## What the exercise asks:
In your answer, copy every entry that follows exactly.

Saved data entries
*** Block opens ***
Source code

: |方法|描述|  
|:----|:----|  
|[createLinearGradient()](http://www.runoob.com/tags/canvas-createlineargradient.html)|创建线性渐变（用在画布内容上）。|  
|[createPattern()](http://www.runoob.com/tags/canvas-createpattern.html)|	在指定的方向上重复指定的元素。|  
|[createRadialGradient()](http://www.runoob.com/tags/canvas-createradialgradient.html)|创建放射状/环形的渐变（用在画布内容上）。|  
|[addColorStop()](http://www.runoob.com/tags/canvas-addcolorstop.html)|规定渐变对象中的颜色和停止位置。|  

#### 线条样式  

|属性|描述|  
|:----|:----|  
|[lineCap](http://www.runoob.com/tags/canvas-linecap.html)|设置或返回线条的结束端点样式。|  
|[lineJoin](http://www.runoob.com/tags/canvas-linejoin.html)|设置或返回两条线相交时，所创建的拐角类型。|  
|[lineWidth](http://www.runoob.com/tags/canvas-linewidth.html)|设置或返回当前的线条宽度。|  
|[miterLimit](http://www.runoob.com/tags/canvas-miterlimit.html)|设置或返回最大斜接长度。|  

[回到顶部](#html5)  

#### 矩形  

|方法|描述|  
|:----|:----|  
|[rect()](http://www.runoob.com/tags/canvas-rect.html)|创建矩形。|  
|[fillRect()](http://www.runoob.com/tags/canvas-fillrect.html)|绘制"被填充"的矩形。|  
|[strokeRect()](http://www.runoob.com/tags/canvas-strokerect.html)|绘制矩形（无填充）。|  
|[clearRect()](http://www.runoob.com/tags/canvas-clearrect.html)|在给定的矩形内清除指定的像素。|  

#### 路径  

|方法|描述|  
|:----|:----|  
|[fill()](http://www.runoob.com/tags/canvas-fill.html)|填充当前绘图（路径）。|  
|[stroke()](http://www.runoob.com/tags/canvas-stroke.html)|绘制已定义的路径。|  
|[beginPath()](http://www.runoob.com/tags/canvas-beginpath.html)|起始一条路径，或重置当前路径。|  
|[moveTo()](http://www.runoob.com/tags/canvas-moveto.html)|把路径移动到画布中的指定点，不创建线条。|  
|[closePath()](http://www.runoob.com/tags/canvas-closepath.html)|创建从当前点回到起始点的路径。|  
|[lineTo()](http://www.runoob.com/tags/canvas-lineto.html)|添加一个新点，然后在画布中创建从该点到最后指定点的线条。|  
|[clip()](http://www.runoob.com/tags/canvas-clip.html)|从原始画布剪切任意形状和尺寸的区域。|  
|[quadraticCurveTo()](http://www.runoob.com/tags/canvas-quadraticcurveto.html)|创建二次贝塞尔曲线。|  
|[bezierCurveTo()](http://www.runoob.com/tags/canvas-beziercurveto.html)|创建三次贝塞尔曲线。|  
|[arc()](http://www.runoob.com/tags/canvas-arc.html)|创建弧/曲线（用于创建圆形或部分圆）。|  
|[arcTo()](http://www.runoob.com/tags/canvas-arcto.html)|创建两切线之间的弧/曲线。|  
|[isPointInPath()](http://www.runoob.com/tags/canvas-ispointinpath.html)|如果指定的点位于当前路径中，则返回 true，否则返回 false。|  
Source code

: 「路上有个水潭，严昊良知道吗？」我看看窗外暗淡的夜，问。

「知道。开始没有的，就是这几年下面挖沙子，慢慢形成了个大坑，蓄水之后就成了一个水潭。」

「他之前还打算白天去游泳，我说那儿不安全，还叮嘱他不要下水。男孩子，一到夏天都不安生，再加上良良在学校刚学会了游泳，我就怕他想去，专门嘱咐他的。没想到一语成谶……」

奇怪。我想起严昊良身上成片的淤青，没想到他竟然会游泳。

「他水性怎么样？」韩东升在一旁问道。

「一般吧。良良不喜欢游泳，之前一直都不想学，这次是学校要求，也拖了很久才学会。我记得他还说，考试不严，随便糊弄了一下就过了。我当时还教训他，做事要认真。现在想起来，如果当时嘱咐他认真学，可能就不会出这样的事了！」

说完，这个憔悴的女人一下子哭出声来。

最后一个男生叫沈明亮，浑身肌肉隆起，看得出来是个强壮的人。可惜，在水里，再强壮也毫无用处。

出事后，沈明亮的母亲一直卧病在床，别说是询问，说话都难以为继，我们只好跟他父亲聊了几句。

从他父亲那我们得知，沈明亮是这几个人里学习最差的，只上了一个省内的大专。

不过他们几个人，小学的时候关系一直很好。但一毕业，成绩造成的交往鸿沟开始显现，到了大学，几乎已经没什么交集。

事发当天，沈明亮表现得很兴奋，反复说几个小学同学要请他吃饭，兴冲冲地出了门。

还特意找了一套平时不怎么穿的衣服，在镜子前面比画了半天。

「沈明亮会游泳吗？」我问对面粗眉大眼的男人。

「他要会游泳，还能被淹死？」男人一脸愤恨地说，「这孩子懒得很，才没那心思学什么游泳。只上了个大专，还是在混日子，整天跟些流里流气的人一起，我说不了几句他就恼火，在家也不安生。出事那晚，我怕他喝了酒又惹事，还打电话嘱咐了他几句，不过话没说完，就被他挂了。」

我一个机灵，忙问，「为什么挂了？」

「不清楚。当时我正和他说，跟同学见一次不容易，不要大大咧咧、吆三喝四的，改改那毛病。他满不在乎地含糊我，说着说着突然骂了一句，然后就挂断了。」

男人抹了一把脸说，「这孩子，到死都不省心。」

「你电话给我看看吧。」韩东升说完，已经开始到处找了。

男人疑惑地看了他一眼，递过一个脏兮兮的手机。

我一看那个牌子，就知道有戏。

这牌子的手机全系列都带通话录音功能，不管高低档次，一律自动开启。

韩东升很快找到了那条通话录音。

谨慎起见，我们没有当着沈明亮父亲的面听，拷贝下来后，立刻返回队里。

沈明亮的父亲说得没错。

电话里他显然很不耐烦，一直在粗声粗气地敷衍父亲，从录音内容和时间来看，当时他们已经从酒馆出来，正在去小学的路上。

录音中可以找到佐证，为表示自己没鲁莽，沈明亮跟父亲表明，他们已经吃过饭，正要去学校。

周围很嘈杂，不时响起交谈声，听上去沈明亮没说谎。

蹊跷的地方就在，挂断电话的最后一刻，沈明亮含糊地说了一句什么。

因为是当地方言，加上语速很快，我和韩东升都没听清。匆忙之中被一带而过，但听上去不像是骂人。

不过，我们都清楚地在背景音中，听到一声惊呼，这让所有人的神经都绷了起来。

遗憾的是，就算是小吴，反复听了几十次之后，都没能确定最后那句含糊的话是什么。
*** Block closes ***
## Expected answer:
Source code

: |方法|描述|  
|:----|:----|  
|[createLinearGradient()](http://www.runoob.com/tags/canvas-createlineargradient.html)|创建线性渐变（用在画布内容上）。|  
|[createPattern()](http://www.runoob.com/tags/canvas-createpattern.html)|	在指定的方向上重复指定的元素。|  
|[createRadialGradient()](http://www.runoob.com/tags/canvas-createradialgradient.html)|创建放射状/环形的渐变（用在画布内容上）。|  
|[addColorStop()](http://www.runoob.com/tags/canvas-addcolorstop.html)|规定渐变对象中的颜色和停止位置。|  

#### 线条样式  

|属性|描述|  
|:----|:----|  
|[lineCap](http://www.runoob.com/tags/canvas-linecap.html)|设置或返回线条的结束端点样式。|  
|[lineJoin](http://www.runoob.com/tags/canvas-linejoin.html)|设置或返回两条线相交时，所创建的拐角类型。|  
|[lineWidth](http://www.runoob.com/tags/canvas-linewidth.html)|设置或返回当前的线条宽度。|  
|[miterLimit](http://www.runoob.com/tags/canvas-miterlimit.html)|设置或返回最大斜接长度。|  

[回到顶部](#html5)  

#### 矩形  

|方法|描述|  
|:----|:----|  
|[rect()](http://www.runoob.com/tags/canvas-rect.html)|创建矩形。|  
|[fillRect()](http://www.runoob.com/tags/canvas-fillrect.html)|绘制"被填充"的矩形。|  
|[strokeRect()](http://www.runoob.com/tags/canvas-strokerect.html)|绘制矩形（无填充）。|  
|[clearRect()](http://www.runoob.com/tags/canvas-clearrect.html)|在给定的矩形内清除指定的像素。|  

#### 路径  

|方法|描述|  
|:----|:----|  
|[fill()](http://www.runoob.com/tags/canvas-fill.html)|填充当前绘图（路径）。|  
|[stroke()](http://www.runoob.com/tags/canvas-stroke.html)|绘制已定义的路径。|  
|[beginPath()](http://www.runoob.com/tags/canvas-beginpath.html)|起始一条路径，或重置当前路径。|  
|[moveTo()](http://www.runoob.com/tags/canvas-moveto.html)|把路径移动到画布中的指定点，不创建线条。|  
|[closePath()](http://www.runoob.com/tags/canvas-closepath.html)|创建从当前点回到起始点的路径。|  
|[lineTo()](http://www.runoob.com/tags/canvas-lineto.html)|添加一个新点，然后在画布中创建从该点到最后指定点的线条。|  
|[clip()](http://www.runoob.com/tags/canvas-clip.html)|从原始画布剪切任意形状和尺寸的区域。|  
|[quadraticCurveTo()](http://www.runoob.com/tags/canvas-quadraticcurveto.html)|创建二次贝塞尔曲线。|  
|[bezierCurveTo()](http://www.runoob.com/tags/canvas-beziercurveto.html)|创建三次贝塞尔曲线。|  
|[arc()](http://www.runoob.com/tags/canvas-arc.html)|创建弧/曲线（用于创建圆形或部分圆）。|  
|[arcTo()](http://www.runoob.com/tags/canvas-arcto.html)|创建两切线之间的弧/曲线。|  
|[isPointInPath()](http://www.runoob.com/tags/canvas-ispointinpath.html)|如果指定的点位于当前路径中，则返回 true，否则返回 false。|  
Source code

: 「路上有个水潭，严昊良知道吗？」我看看窗外暗淡的夜，问。

「知道。开始没有的，就是这几年下面挖沙子，慢慢形成了个大坑，蓄水之后就成了一个水潭。」

「他之前还打算白天去游泳，我说那儿不安全，还叮嘱他不要下水。男孩子，一到夏天都不安生，再加上良良在学校刚学会了游泳，我就怕他想去，专门嘱咐他的。没想到一语成谶……」

奇怪。我想起严昊良身上成片的淤青，没想到他竟然会游泳。

「他水性怎么样？」韩东升在一旁问道。

「一般吧。良良不喜欢游泳，之前一直都不想学，这次是学校要求，也拖了很久才学会。我记得他还说，考试不严，随便糊弄了一下就过了。我当时还教训他，做事要认真。现在想起来，如果当时嘱咐他认真学，可能就不会出这样的事了！」

说完，这个憔悴的女人一下子哭出声来。

最后一个男生叫沈明亮，浑身肌肉隆起，看得出来是个强壮的人。可惜，在水里，再强壮也毫无用处。

出事后，沈明亮的母亲一直卧病在床，别说是询问，说话都难以为继，我们只好跟他父亲聊了几句。

从他父亲那我们得知，沈明亮是这几个人里学习最差的，只上了一个省内的大专。

不过他们几个人，小学的时候关系一直很好。但一毕业，成绩造成的交往鸿沟开始显现，到了大学，几乎已经没什么交集。

事发当天，沈明亮表现得很兴奋，反复说几个小学同学要请他吃饭，兴冲冲地出了门。

还特意找了一套平时不怎么穿的衣服，在镜子前面比画了半天。

「沈明亮会游泳吗？」我问对面粗眉大眼的男人。

「他要会游泳，还能被淹死？」男人一脸愤恨地说，「这孩子懒得很，才没那心思学什么游泳。只上了个大专，还是在混日子，整天跟些流里流气的人一起，我说不了几句他就恼火，在家也不安生。出事那晚，我怕他喝了酒又惹事，还打电话嘱咐了他几句，不过话没说完，就被他挂了。」

我一个机灵，忙问，「为什么挂了？」

「不清楚。当时我正和他说，跟同学见一次不容易，不要大大咧咧、吆三喝四的，改改那毛病。他满不在乎地含糊我，说着说着突然骂了一句，然后就挂断了。」

男人抹了一把脸说，「这孩子，到死都不省心。」

「你电话给我看看吧。」韩东升说完，已经开始到处找了。

男人疑惑地看了他一眼，递过一个脏兮兮的手机。

我一看那个牌子，就知道有戏。

这牌子的手机全系列都带通话录音功能，不管高低档次，一律自动开启。

韩东升很快找到了那条通话录音。

谨慎起见，我们没有当着沈明亮父亲的面听，拷贝下来后，立刻返回队里。

沈明亮的父亲说得没错。

电话里他显然很不耐烦，一直在粗声粗气地敷衍父亲，从录音内容和时间来看，当时他们已经从酒馆出来，正在去小学的路上。

录音中可以找到佐证，为表示自己没鲁莽，沈明亮跟父亲表明，他们已经吃过饭，正要去学校。

周围很嘈杂，不时响起交谈声，听上去沈明亮没说谎。

蹊跷的地方就在，挂断电话的最后一刻，沈明亮含糊地说了一句什么。

因为是当地方言，加上语速很快，我和韩东升都没听清。匆忙之中被一带而过，但听上去不像是骂人。

不过，我们都清楚地在背景音中，听到一声惊呼，这让所有人的神经都绷了起来。

遗憾的是，就算是小吴，反复听了几十次之后，都没能确定最后那句含糊的话是什么。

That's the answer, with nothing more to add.